Com esses parâmetros desenvolvidos o longa usa todas as armas possíveis para que haja o interesse em acompanhar aquele taxista dentro desse turbilhão político. O Motorista de Táxi então faz valer sua primeira chancela, do filme baseado em fatos reais, de como toda aquela trajetória é importante. O protagonista e seu passageiro jornalista vão transitando por aquela cidade sitiada, mostram os hospitais lotados com a população massacrada pelos militares, a cidade ocupada pelo exército, as ruas vazias após o toque de recolher e assim por diante. Os dois protagonistas entram na casa daqueles manifestantes, descobrem suas vidas, sonhos e o motivo pelo qual lutam, desvendando os preconceitos ditos no início da obra. O interesse político vem através das imagens pesadas do desespero e pelo cuidado em relação aos indivíduos daquela cidade.

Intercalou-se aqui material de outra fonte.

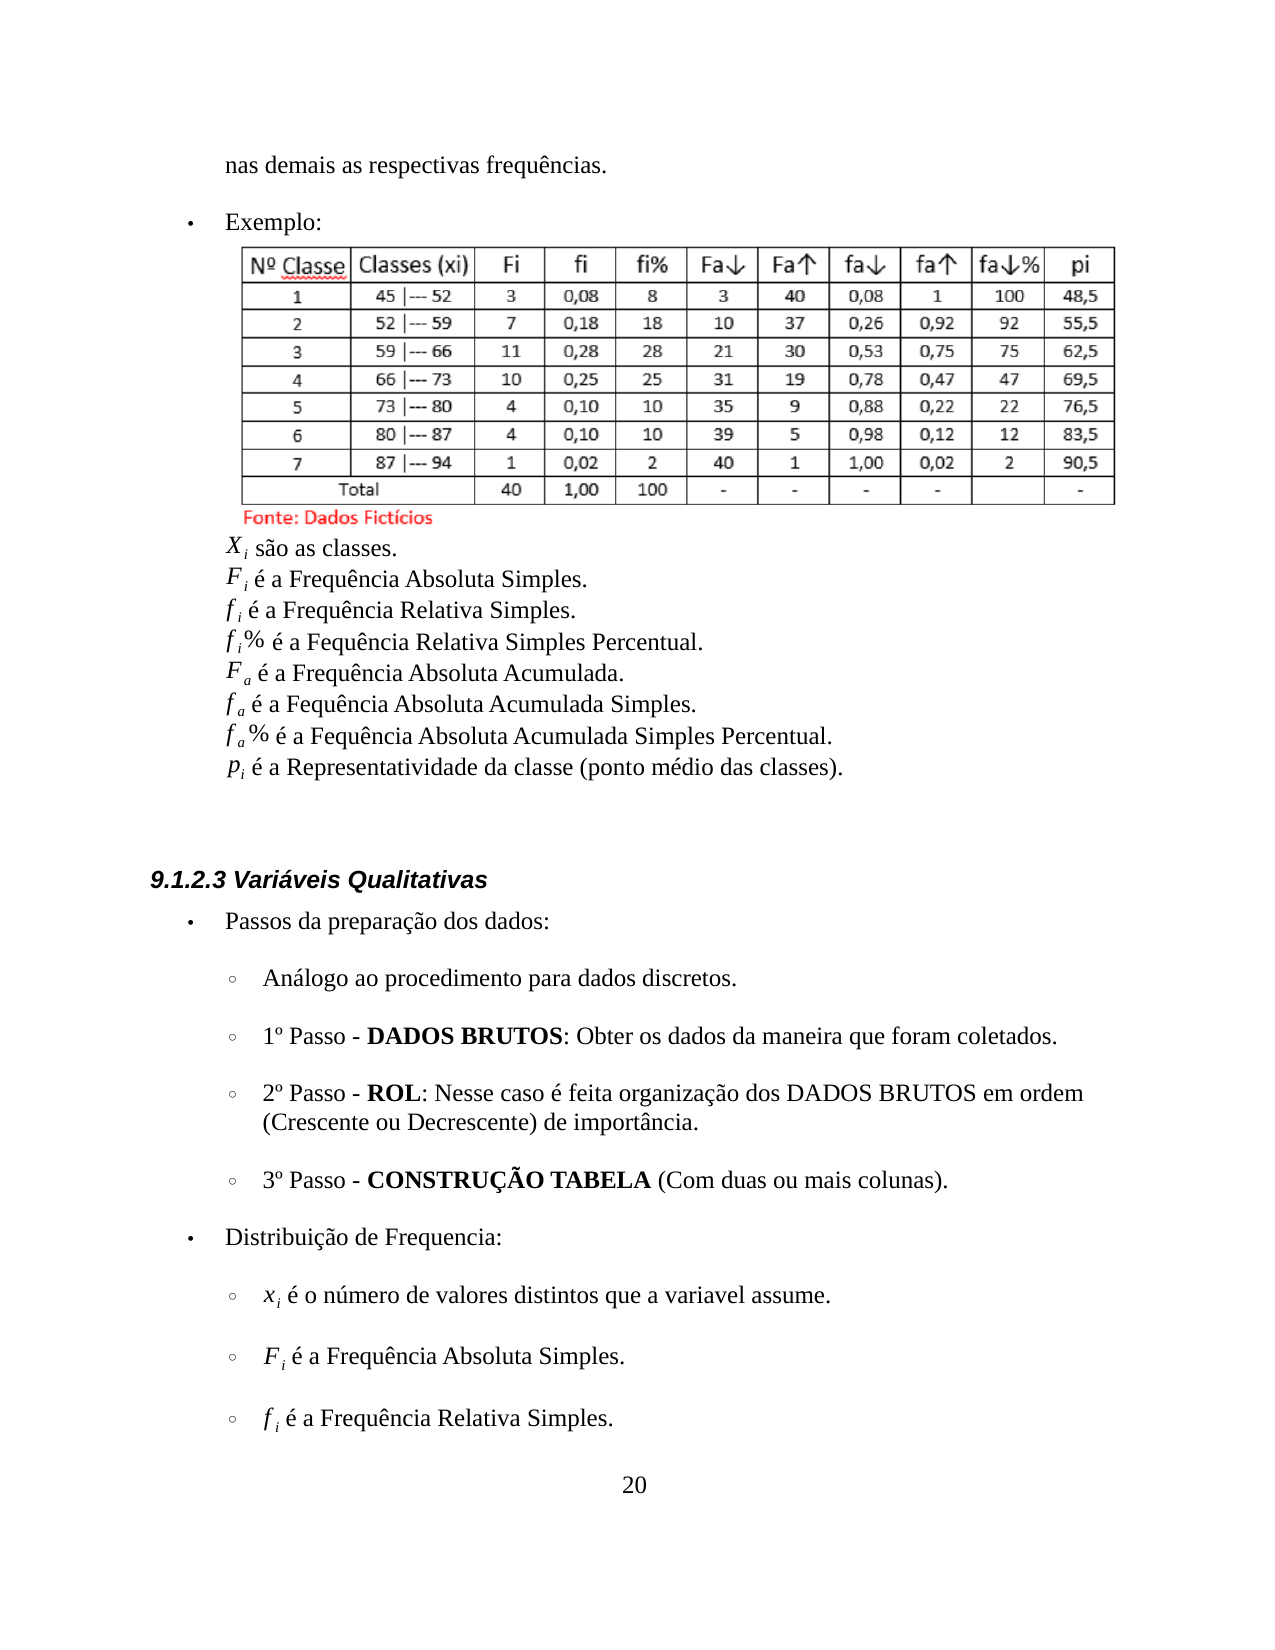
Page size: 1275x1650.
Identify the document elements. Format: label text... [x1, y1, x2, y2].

Quanto mais O Motorista de Táxi se envolve com seu tema político mais o filme tenta entrar no quão violento era o que estava ocorrendo. A comédia dá lugar à ação, o curioso é que isso vem munido de uma desenvoltura estética. Há algumas cenas em que no meio da violência das manifestações e repressões policiais, o filme toma um rebuscamento estético que ainda não tinha sido mostrado, com uma luz avermelhada que surge quase do nada, um jogo de luz e sombra que evidencia essa construção ficcional.

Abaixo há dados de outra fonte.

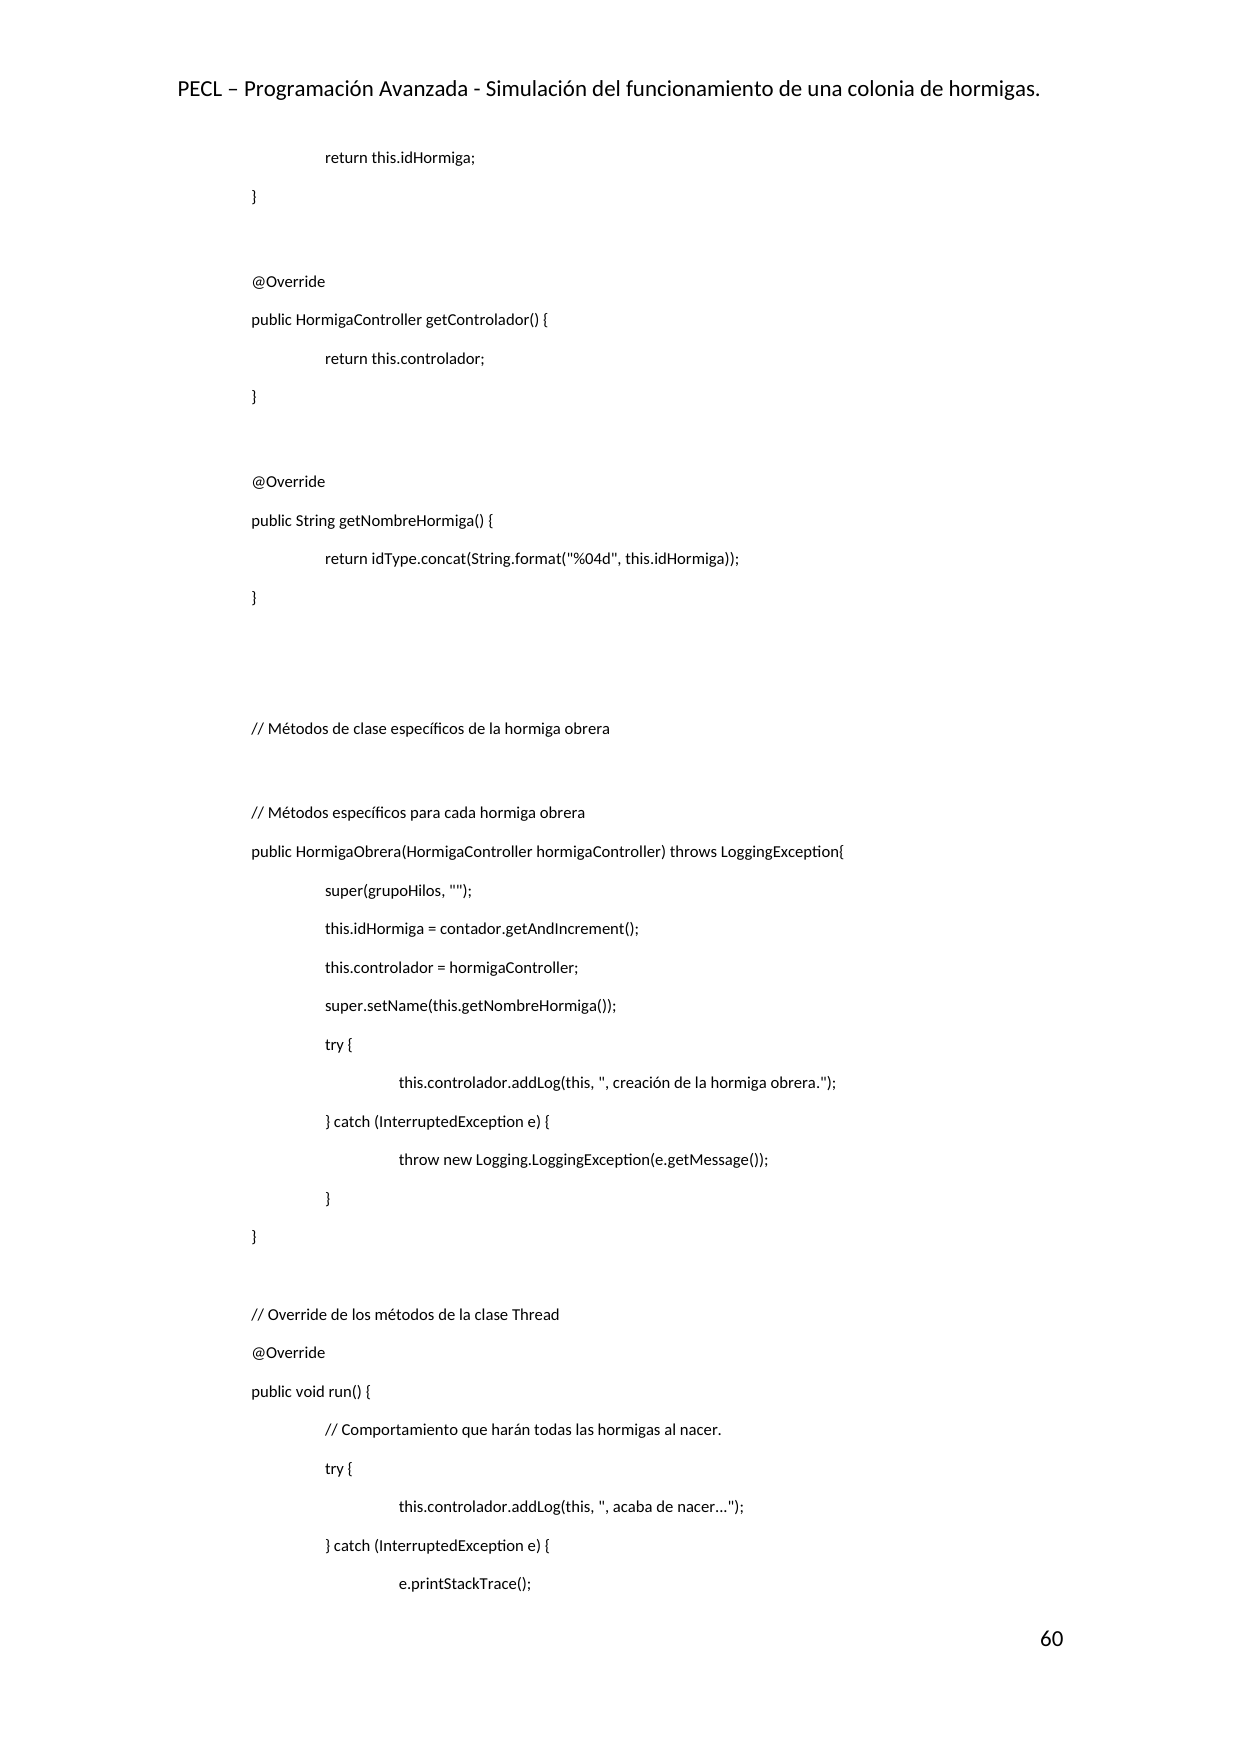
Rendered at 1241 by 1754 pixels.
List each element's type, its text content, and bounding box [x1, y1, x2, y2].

Por mais bonito e interessante que possa parecer, isso indica outra preocupação em relação a conquistar o público, realizar grandes sequências de ação com essa beleza do artifício cinematográfico. Nessa busca por almejar essa aceitação em vários âmbitos, o longa demonstra essa falta de coerência entre suas escolhas, o terceiro ato é aberto a um clímax envolvente, quase como um filme de ação, com perseguições de carro, momentos que nenhum taxista seria capaz de fazer. Por mais dinâmico que possa parecer, por mais rebuscado que seja construído, existe uma fissura entre o realismo proposto antes e essa ficção calculadamente construída no final, não conseguindo uma atenção plena em nenhum dos dois sentidos.

Assim, o discurso político do real se enfraquece com essa abertura aos canais escancaradamente ficcionais, enquanto esse envolvimento da ação é questionado pelo tom realista que era visto antes. Essas pontas ainda são fechadas pelo discurso melodramático que se faz sempre presente, deixando claro essas diversas artimanhas que tentam conquistar toda uma aceitação. O Motorista de Táxi pode até ser interessante nesses momentos, mas todos juntos demonstram mais essa vontade de agradar do que uma obra forte e coerente.